Gerontological medicine has not advanced at all. Lifespans remain the same. They should either have lengthened due to medical innovation or declined due to the environmental damages to the planet. We see children coughing from the omnipresent dust presumably clogging their lungs.

Science teachers: If your students have seen this movie, have them discuss these issues. Just talking about building one of those Rama-like (from Arthur C. Clarke’s books) cylinders involves tons of science and engineering. Can the future influence the past? Could Cooper have sent a message telling people to keep him from the space flight and thus create a time loop paradox?

The story is tough and tender, wonderful and worrying. You should enjoy it, but only if you turn off your fudging-science antennae.

One Response

  1. Time loops and their associated paradoxes cause lots of fuzzy thinking.

    Let’s take the one involving Coop in Interstellar. Because he made the wormhole trip, he was able to return to the past and provide the information necessary for him to make that trip.

    How did this loop begin? It should have begun at the beginning. However, in the ordinary flow of time, he would not have seen the messages and would not go to where he could provide those messages.

    In simplest terms, there is no way to start the time loop. It never could happen because the start depended entirely on the results of the start. No start means no results and no way to get started.

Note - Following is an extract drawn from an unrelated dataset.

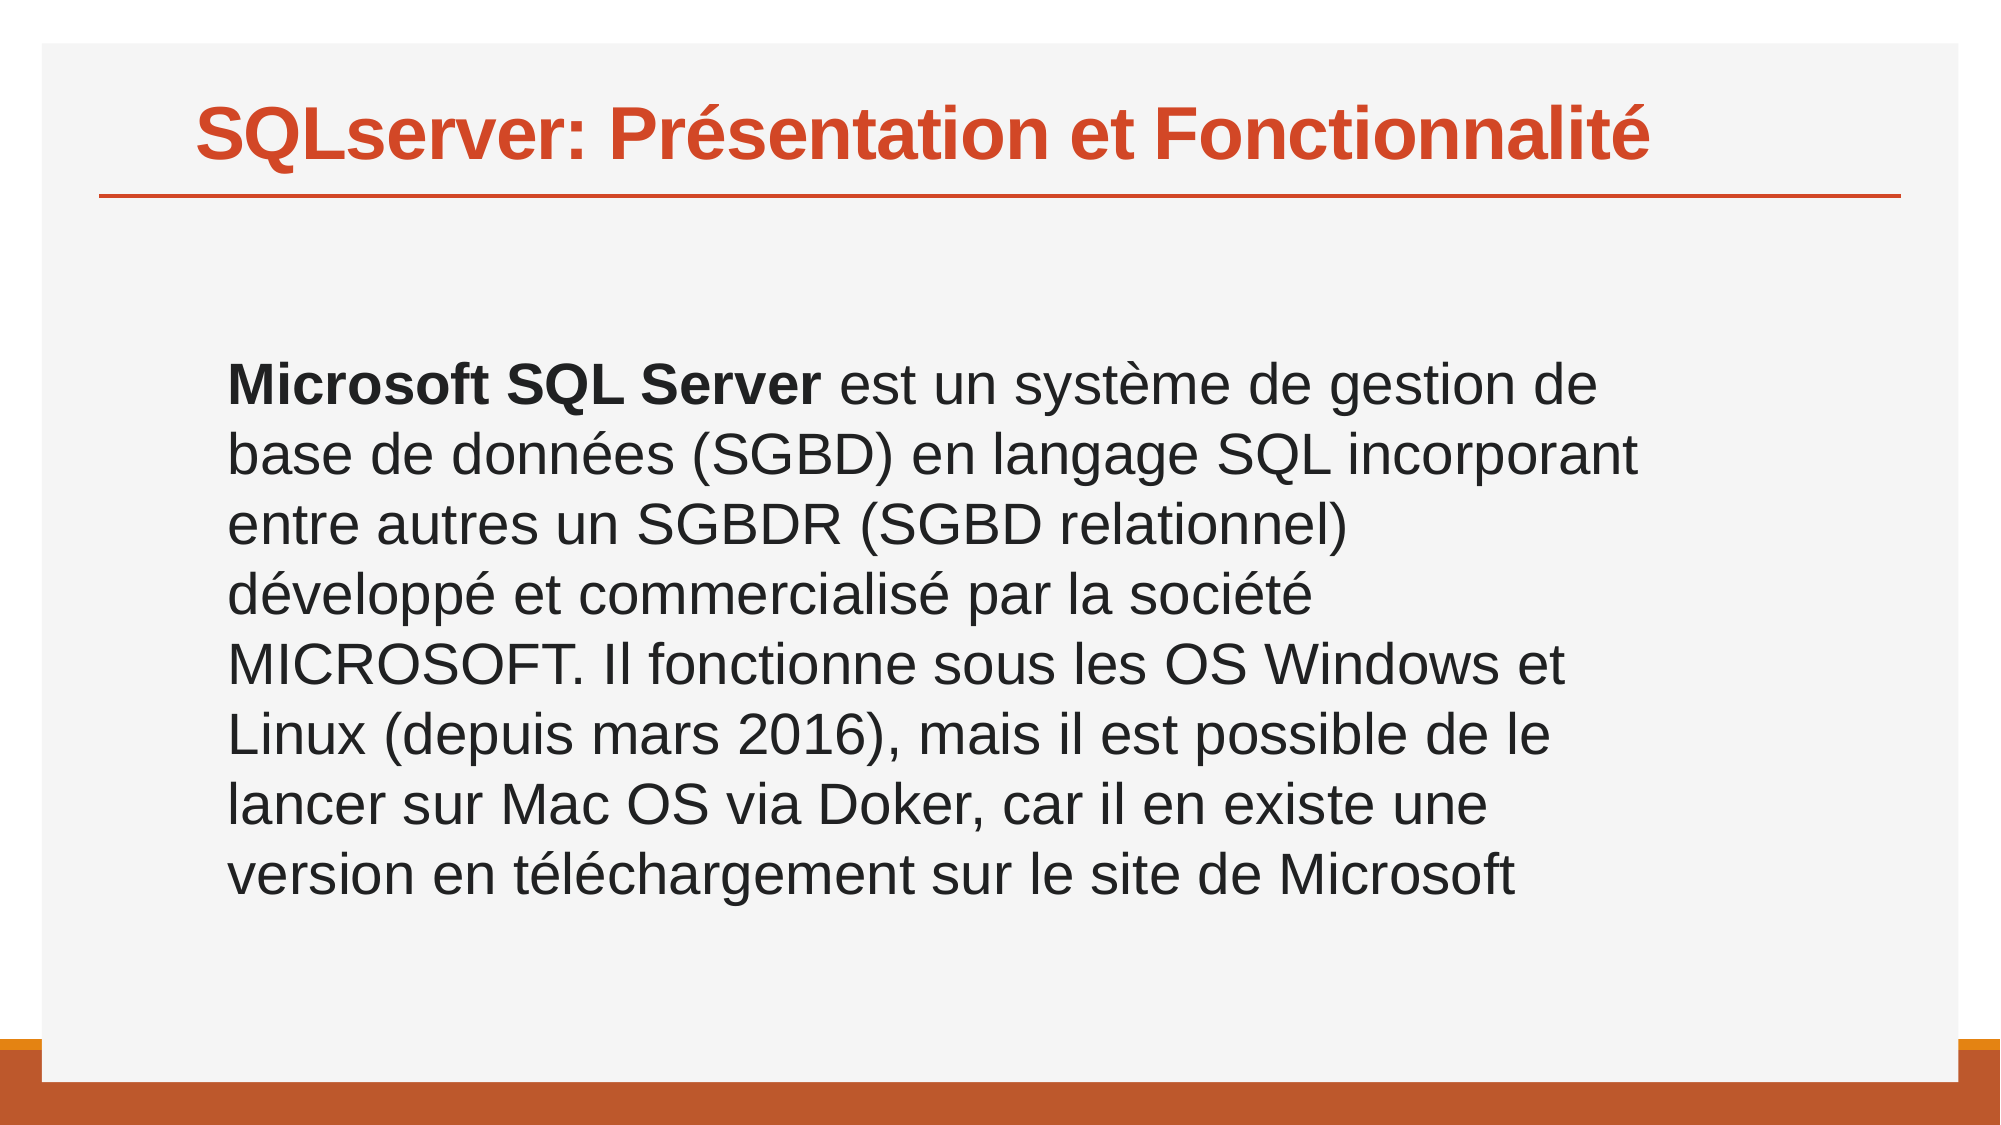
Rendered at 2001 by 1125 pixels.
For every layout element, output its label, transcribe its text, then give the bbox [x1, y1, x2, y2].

title SQLserver: Présentation et Fonctionnalité [180, 47, 1830, 183]
text_box Microsoft SQL Server est un système de gestion de base de données (SGBD) en langage SQL incorporant entre autres un SGBDR (SGBD relationnel) développé et commercialisé par la société MICROSOFT. Il fonctionne sous les OS Windows et Linux (depuis mars 2016), mais il est possible de le lancer sur Mac OS via Doker, car il en existe une version en téléchargement sur le site de Microsoft [213, 339, 1687, 1004]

    Once you have a time loop, even though you cannot get one in any ordinary way, you have the problem of using the time loop to break it. Again in simple terms, you can send a message to the past that interrupts the loop and destroys it. However, the broken loop means that the stopping message never could be sent, and the loop was never broken. But not breaking the loop means that it was broken — and so on forever.

    Of course, we can view the past, but changing the past would create impossible situations that would, in effect, bring down the entire space-time structure of the universe. Not going to happen.

    We cannot view the future for the same reasons. Seeing the future means that we can change it. Any glimpse of the future must be probabilistic. That is, we can only see possible futures and never can see a certain future that we have any chance of altering today.

    When you understand how traveling faster than light speed, even using a wormhole, means traveling in time, then you understand that we will not be traveling faster than light — ever.

    I have figured out a way to send messages faster than light — sort of. I’ll be using this concept in my next Martian Music novel to allow real conversations between Earth and Mars in the future. Just know that there’s no free lunch, even in this case. You always pay for what you get.